Peu importe les causes de cette crise car mieux vaut être solutionneur que d’être diagnostiqueur face à un mal qui prend de l’ampleur ou face à un bateau qui est entrain de chavirer. Connaitre les conséquences pour mieux apporter les solutions est aussi idéal. Cette crise faut-il le rappeler est un mal nécessaire car elle permettra au Tchad d’interroger la soutenabilité de son modèle économique et de construire de nouvelles fondations dynamiques pour lui permettre de résister dans le futur contre vents et marrées.
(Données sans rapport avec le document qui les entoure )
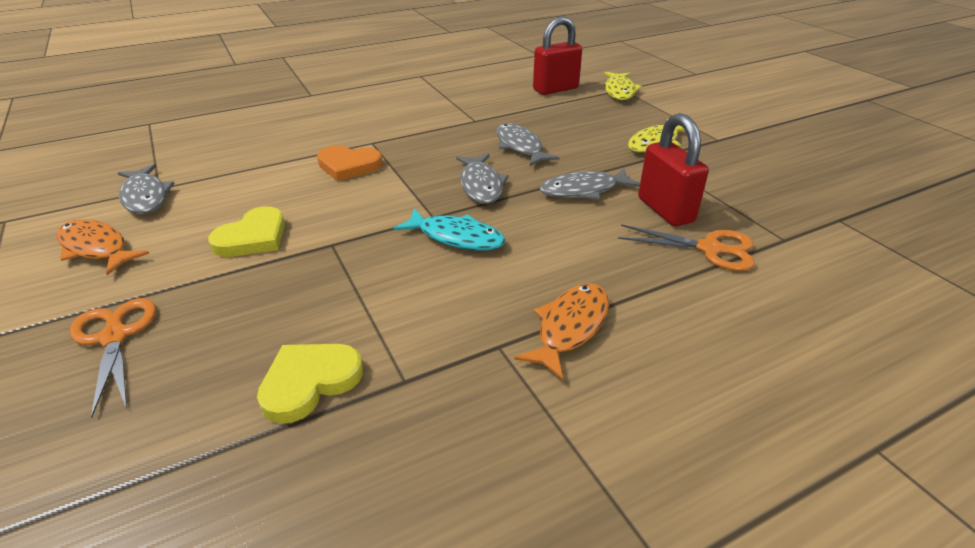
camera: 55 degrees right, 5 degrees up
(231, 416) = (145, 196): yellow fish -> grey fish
La situation actuelle du Tchad est comparable à un bateau en difficulté en pleine mer, nécessitant des expertises des uns et des autres pour sauver le navire. Tchad Eco a dédié sa quatorzième parution exclusivement à l’analyse de la crise en s’appuyant sur des préceptes théoriques, des faits stylisés et des mesures prises par le gouvernement. Il tentera de proposer des pistes de solutions comme plan d’urgence de sortie de crise. Nous souhaitons bon courage à tout le peuple tchadien en cette période de traversée du désert. La contribution de tous sans exception est attendue pour sauver le navire. Ensemble, le Tchad s’en sortira !!!